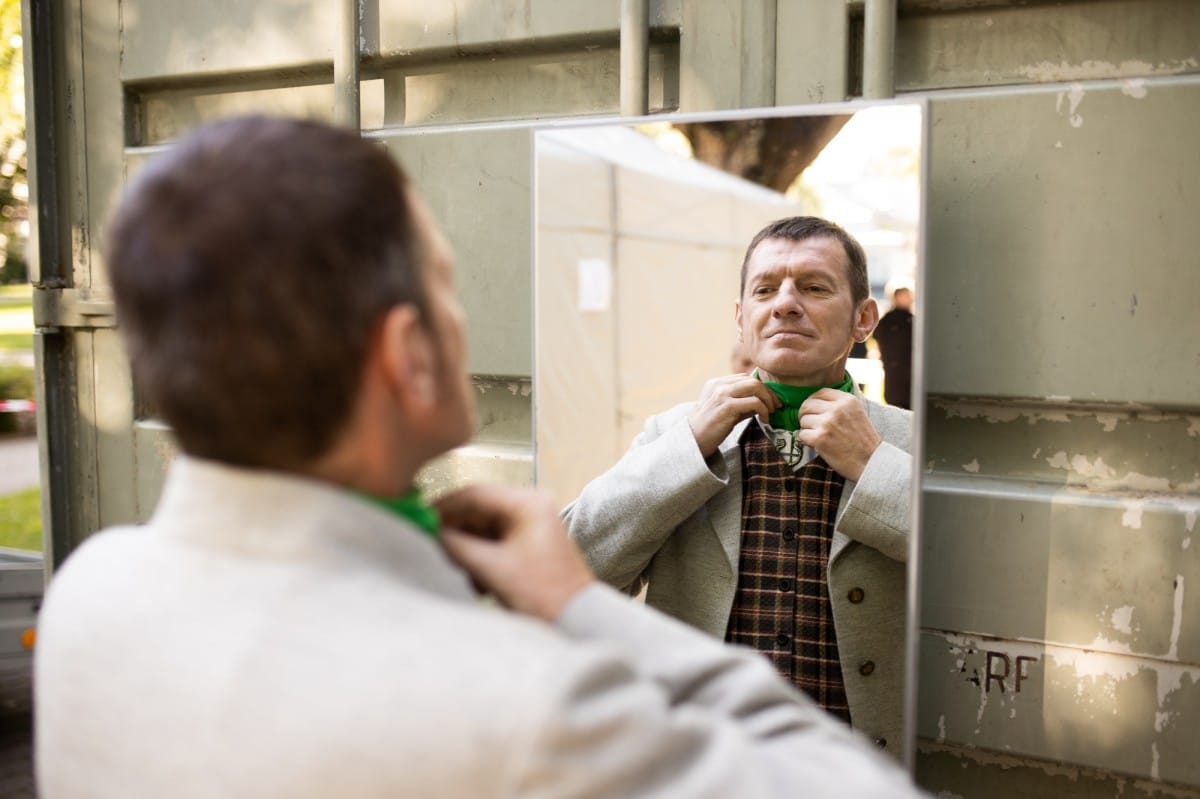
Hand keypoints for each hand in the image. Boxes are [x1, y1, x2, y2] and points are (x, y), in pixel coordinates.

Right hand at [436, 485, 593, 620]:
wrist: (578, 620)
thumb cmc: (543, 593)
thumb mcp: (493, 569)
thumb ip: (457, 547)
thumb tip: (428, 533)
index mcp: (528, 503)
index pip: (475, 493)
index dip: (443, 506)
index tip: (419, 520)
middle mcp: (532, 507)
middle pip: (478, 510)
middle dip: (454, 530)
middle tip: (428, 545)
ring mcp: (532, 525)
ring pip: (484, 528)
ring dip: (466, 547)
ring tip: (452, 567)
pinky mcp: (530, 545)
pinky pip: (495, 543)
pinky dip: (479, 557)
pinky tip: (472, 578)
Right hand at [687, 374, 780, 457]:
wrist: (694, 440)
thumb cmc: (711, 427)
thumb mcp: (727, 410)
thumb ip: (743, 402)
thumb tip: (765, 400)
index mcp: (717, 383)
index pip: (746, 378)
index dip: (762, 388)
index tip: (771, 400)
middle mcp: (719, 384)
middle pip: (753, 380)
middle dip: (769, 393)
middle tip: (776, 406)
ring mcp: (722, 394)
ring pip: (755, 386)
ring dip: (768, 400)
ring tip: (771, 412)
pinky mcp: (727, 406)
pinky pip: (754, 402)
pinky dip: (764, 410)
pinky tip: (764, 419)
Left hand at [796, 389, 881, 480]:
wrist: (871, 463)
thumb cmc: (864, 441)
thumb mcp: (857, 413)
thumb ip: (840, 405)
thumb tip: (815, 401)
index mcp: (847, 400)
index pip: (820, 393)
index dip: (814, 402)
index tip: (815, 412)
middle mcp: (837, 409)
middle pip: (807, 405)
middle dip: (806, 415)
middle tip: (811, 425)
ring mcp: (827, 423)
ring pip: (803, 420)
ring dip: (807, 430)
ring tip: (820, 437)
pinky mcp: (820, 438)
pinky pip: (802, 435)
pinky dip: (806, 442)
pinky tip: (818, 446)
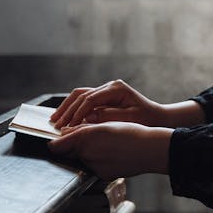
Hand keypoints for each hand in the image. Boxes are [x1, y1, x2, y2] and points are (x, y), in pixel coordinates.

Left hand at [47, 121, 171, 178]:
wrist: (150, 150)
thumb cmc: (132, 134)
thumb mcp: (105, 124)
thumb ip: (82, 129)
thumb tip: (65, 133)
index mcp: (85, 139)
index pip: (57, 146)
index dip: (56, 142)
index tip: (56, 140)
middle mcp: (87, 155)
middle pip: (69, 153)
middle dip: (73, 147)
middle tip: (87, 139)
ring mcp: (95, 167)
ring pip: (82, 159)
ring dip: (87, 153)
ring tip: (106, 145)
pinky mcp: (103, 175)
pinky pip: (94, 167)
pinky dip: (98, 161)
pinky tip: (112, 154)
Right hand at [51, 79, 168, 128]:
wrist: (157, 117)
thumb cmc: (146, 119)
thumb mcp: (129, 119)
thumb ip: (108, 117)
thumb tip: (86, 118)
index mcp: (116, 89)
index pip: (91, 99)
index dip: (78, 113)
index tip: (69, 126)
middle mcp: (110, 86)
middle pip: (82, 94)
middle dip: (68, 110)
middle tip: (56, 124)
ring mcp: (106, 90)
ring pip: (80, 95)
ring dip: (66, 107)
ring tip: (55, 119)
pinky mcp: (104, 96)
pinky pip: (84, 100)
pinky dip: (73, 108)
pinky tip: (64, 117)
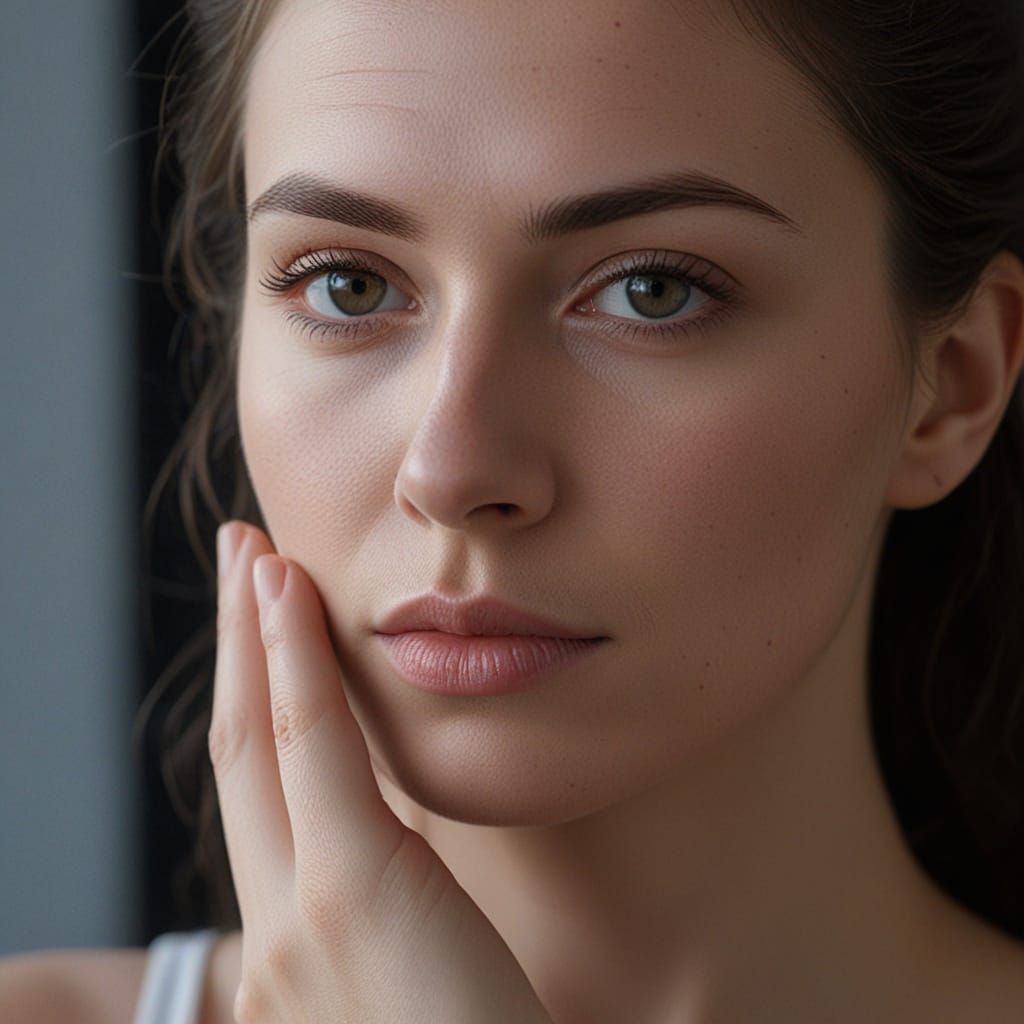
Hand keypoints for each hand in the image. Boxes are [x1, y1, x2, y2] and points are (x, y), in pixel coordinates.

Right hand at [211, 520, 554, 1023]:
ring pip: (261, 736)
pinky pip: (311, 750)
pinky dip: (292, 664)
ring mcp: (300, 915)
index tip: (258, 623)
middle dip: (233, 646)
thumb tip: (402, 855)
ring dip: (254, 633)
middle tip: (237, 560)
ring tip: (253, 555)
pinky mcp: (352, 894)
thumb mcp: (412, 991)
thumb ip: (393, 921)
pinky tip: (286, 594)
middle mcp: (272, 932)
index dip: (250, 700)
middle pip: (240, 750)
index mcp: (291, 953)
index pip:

++++++

Goal of the exercise - With the pictures left aside, set down each entry above exactly as it stands.

Output for this exercise -
Hand keypoints for each hand in the image. Boxes are [x1, y1, x2, y2] and points are (x, y), in pixel coordinates.

Right hand at [436, 485, 593, 620]:
wrist: (578, 620)
thumb cmc: (543, 593)
thumb mcp: (493, 569)
thumb ip: (457, 547)
thumb tip: (428, 533)
index mcp: (528, 503)
index pip: (475, 493)
index dip: (443, 506)
index tip: (419, 520)
middle mcp: (532, 507)
middle pip: (478, 510)
middle dip: (454, 530)
middle tip: (428, 545)
ring mcp: (532, 525)
ring pip: (484, 528)
ring dip: (466, 547)
ring tip: (452, 567)
pinky mcp: (530, 545)
pinky pip: (495, 543)
pinky dip: (479, 557)
pinky tip: (472, 578)
Right hand at [687, 374, 780, 457]:
wrist: (694, 440)
thumb cmc: (711, 427)
thumb mcp: (727, 410)
thumb ip: (743, 402)
thumb tip: (765, 400)
index mcp: (717, 383)
index pip: (746, 378)
index dip: (762, 388)
index tip: (771, 400)
middle mcp: (719, 384)
middle pip: (753, 380)
middle dip: (769, 393)
middle tip: (776, 406)
ring mcp: (722, 394)
ring pip: (755, 386)
ring dip: (768, 400)
ring tip: (771, 412)
pinky mcp: (727, 406)
pinky pip: (754, 402)
pinky dip: (764, 410)
pinky tip: (764, 419)
Left hand at [796, 389, 881, 480]:
wrist: (871, 463)
thumb cmc: (864, 441)
thumb mcp: (857, 413)
thumb ip: (840, 405)
thumb tip: (815, 401)
index mcp: (847, 400)
index pip: (820, 393)
index dip: (814, 402)
index tip: (815, 412)
middle mcp: (837, 409)
middle pip: (807, 405)
middle dip: (806, 415)
middle tip: (811, 425)
ring mcp: (827, 423)
ring pip: (803, 420)
ring dip: (807, 430)
ring tip: (820, 437)
pinky mcp: (820, 438)
pinky pip: (802, 435)
pinky dip: (806, 442)
pinky tip: (818, 446)
Hand keypoints for each hand in the image. Boxes are [x1, y1, x2, y2] and points are (x, y), in pixel coordinates.

Left hand at [47, 121, 171, 178]:
wrist: (150, 150)
thumb cmc: (132, 134)
thumb mcp: (105, 124)
thumb ip: (82, 129)
thumb tip: (65, 133)
index mcp: (85, 139)
index pip: (57, 146)
index dip: (56, 142)
index tip: (56, 140)
middle mcp: (87, 155)
middle pip: (69, 153)
middle dip: (73, 147)
middle tip: (87, 139)
ring mcp: (95, 167)
ring pip: (82, 159)
ring dip: (87, 153)
ring tip: (106, 145)
pinky mcp: (103, 175)
pinky pip: (94, 167)
pinky dip: (98, 161)
pinky tip: (112, 154)
Right hand at [51, 79, 168, 128]:
wrist: (157, 117)
thumb cmc: (146, 119)
thumb mcp: (129, 119)
thumb ip: (108, 117)
thumb tip: (86, 118)
index mcp: (116, 89)
index pip: (91, 99)
index dip: (78, 113)
index tip: (69, 126)
middle mcp: (110, 86)
middle pip: (82, 94)
middle dip: (68, 110)
middle tip: (56, 124)
ring mcp: (106, 90)
ring pip: (80, 95)
ring dip: (66, 107)
ring tip: (55, 119)
pinky mcp: (104, 96)
pinky pip: (84, 100)
pinky dip: (73, 108)
pinky tip: (64, 117)
Hand keypoints for each hand in the image. Boxes are [x1, y1, x2, y2] and points are (x, y), in pixel coordinates.

Right hand at [211, 520, 554, 1023]:
ring pip: (261, 736)
pinky pip: (311, 750)
pinky dip: (292, 664)
ring mcp: (300, 915)
index tip: (258, 623)
middle dip: (233, 646)
thumb tip: (402, 855)
ring dip: (254, 633)
middle tip: (237, 560)
ring tip: (253, 555)
pinky mcp: (352, 894)
thumb mcp: (412, 991)
thumb ip: (393, 921)
pinky tip: (286, 594)
middle mcp: (272, 932)
index dip: (250, 700)
middle pip: (240, 750)
index mcp: (291, 953)
index pip:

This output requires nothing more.